Überlege dir, was der Satz für Emotionen auslöst und was du damit bezwecken möchtest.

 

 

Bitte konkret werden

Für vieles gibt es genauere und konkrete Bezeichnungen. Schreibst du zum Beispiel über eine Reise, kannst du anstelle des allgemeinen Begriffs: „Urlaub“ die genauere Bezeichnung: „Wandern in den österreichischen Alpen“ verwenden. Spart dein Kunde bei dir? Oder hast du ein bestimmtes Angebot? Dann sage auch hier konkret, wie viel: „60 % Rabatt auf alle Sommerartikel.“

 

 

Zahlen haben Autorität

Zahlen verleihen Headlines Glaubwürdigkeit. Schreibe die Zahlen in der Headline immer als Nummer und nicht ausgeschrieben. Zum Beispiel: 111 geniale Tipps zum Zimmeraufräumen.

 

 

Zwischenüberschriften

Unterteile deinen Text in Häppchen, mithilfe von Zwischenüberschriften. Der Leser soll sich schnell zurechtfinden und zu den einzelnen Punkten springen können.

Vermeide Sätze wie: „Unser Angebot“ oder „Fassen wir zusammen.“  Bereite den Leser auf deinen Text vor und werde auch hier konkret: „Unser Angebot: In 6 Wochen zum Programmierer“ oder: „Fassen wir zusammen: Die Mehrzahl der Rapsbestände sind gut entwickelt.“  

 

 

Intros, die den Leser in den Text ziehen

Du hast bestimmt schon mal von dem „Elevator-Pitch“ gehört. Dein Vorgesetzter steigt zu dir in den Fahrstuhl und du möchtest ihn in der kurzen Zeit der Fahrt von deiner Idee überzeugen, dir einen Gesprächstermin zu geben.

In dieser kurzen Zeit möchtest du:

 

-          Informieren, worum es geht

-          Überzeugen, dass sich das Lesen lohnt

-          Neugierig machen auf alles, was folgt

 

 

Einleitungen

Du möchtest den Leser zum Weiterlesen motivieren.
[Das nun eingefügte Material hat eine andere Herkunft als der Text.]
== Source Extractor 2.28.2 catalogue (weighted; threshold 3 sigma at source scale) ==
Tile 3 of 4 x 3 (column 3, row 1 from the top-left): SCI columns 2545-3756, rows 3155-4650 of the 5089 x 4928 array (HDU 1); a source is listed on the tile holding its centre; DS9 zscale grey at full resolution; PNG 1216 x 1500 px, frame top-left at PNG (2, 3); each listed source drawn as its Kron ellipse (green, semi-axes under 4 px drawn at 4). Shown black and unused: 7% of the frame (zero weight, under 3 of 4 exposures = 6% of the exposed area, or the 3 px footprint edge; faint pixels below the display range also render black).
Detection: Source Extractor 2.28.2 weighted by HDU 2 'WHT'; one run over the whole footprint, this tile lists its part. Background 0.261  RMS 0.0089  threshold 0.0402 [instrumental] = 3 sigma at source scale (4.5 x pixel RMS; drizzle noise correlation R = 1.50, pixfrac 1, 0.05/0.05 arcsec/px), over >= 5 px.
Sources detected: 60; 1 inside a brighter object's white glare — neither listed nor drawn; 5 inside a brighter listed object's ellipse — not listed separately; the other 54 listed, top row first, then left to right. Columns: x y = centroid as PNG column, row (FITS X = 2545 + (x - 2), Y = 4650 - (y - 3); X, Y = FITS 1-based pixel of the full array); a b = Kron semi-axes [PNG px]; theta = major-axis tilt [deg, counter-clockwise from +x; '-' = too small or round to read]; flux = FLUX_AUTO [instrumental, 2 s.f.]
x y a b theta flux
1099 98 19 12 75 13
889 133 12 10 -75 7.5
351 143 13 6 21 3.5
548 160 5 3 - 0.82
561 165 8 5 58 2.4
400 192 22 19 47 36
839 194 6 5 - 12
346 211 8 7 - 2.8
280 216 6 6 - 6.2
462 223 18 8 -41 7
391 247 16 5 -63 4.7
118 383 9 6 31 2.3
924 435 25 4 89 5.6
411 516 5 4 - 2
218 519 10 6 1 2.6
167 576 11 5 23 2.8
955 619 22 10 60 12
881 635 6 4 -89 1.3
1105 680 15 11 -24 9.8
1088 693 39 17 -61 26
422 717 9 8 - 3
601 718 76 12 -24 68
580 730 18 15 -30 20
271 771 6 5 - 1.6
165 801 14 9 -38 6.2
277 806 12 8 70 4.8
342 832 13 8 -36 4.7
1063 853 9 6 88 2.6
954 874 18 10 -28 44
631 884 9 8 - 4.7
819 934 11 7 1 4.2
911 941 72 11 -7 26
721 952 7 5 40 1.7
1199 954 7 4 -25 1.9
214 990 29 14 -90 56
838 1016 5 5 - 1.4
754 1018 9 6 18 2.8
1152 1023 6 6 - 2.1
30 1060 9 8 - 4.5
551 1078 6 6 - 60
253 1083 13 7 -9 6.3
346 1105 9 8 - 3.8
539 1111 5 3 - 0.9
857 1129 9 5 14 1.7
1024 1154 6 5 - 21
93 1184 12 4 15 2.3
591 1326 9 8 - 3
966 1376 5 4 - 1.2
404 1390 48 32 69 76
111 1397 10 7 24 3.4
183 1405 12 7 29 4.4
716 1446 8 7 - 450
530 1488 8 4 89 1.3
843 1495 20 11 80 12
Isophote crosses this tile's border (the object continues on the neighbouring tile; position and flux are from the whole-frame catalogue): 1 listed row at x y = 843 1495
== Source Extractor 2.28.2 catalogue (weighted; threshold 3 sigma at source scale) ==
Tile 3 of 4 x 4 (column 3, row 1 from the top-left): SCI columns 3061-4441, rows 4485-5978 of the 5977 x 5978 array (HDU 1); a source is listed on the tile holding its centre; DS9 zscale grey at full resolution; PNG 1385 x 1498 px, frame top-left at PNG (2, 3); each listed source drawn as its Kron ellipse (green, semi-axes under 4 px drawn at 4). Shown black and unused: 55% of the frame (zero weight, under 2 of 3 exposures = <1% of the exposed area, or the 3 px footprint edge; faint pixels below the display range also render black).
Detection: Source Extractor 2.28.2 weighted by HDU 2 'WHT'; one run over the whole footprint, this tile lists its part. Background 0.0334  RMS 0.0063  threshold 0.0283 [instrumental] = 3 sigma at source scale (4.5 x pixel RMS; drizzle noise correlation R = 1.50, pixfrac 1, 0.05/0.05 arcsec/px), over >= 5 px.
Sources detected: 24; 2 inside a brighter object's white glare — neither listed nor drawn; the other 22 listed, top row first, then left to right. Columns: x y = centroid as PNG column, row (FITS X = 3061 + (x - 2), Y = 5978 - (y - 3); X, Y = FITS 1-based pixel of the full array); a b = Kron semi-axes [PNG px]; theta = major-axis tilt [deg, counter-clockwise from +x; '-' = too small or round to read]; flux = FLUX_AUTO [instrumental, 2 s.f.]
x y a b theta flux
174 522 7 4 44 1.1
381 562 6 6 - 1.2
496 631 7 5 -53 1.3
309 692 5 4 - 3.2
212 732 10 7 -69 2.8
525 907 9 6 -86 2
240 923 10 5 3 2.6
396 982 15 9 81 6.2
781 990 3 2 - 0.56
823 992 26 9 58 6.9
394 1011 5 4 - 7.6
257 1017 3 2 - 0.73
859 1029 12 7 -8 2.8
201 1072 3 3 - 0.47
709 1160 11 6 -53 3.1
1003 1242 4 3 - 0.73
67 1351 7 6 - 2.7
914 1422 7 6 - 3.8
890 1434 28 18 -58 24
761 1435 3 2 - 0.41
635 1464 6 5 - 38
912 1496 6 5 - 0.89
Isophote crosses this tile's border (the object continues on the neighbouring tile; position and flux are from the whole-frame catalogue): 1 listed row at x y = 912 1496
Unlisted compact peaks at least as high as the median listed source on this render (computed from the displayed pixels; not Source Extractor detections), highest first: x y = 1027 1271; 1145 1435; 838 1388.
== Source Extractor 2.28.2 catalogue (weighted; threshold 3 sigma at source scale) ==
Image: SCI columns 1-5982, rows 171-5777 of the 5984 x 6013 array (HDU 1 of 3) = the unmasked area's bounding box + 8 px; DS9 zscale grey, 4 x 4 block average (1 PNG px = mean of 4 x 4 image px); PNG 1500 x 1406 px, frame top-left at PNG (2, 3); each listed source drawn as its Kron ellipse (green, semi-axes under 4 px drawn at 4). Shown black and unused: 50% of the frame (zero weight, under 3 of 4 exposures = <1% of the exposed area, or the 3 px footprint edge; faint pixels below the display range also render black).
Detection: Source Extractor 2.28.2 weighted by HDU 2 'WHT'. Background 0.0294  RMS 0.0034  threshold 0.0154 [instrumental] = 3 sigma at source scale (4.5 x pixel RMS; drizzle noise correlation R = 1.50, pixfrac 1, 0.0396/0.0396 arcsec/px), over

Dafür kannst du die Neugierde beim Leser wecken und einige Informationen für den Text noch zurückhalten. Gib deinem Leser die Sicherheit, dass sich das Weiterlesen sich lohnt. Du kannst deine Begeisterung in den Text miteinfließen lassen.

 

 

Interne Links und Zwischenüberschriften

Im Google Webmasters Hangout vom 27.12.2019 sagt Senior Webmaster Trends Analyst John Mueller, dass die Rolle der Überschriften für die Suchmaschine ein wenig überbewertet wird. Die H1-, H2- und H3-Überschriften sollen aktuell hauptsächlich dabei helfen, die jeweiligen Textabschnitte zu „verstehen“ oder die darin vorkommenden Bilder richtig einzuordnen.

Die Headlines selbst sollen beim Ranking nur mithelfen, und zwar indem sie für ein besseres Auffinden der Inhalte durch die Algorithmen und für eine bessere Orientierung für den Leser sorgen.

Der beste SEO-Tipp also ist: Kenne die aktuellen Regeln, binde die Keywords sauber ein. Schreibe gute Texte und versehe sie mit treffend formulierten Headlines und füge interne Links ein.

 

 

Ein starker Schluss

Deine Schlussüberschrift kann eine Lehre oder ein Fazit enthalten. Du bringst die wichtigsten Argumente aus deinem Text auf den Punkt. Falls der Leser erst nach unten gescrollt hat, soll der Schluss optimalerweise dazu anregen, den ganzen Text zu lesen. Beziehe eine klare Stellung zu deinem Thema und fordere deine Leser zu einer klaren Handlung auf.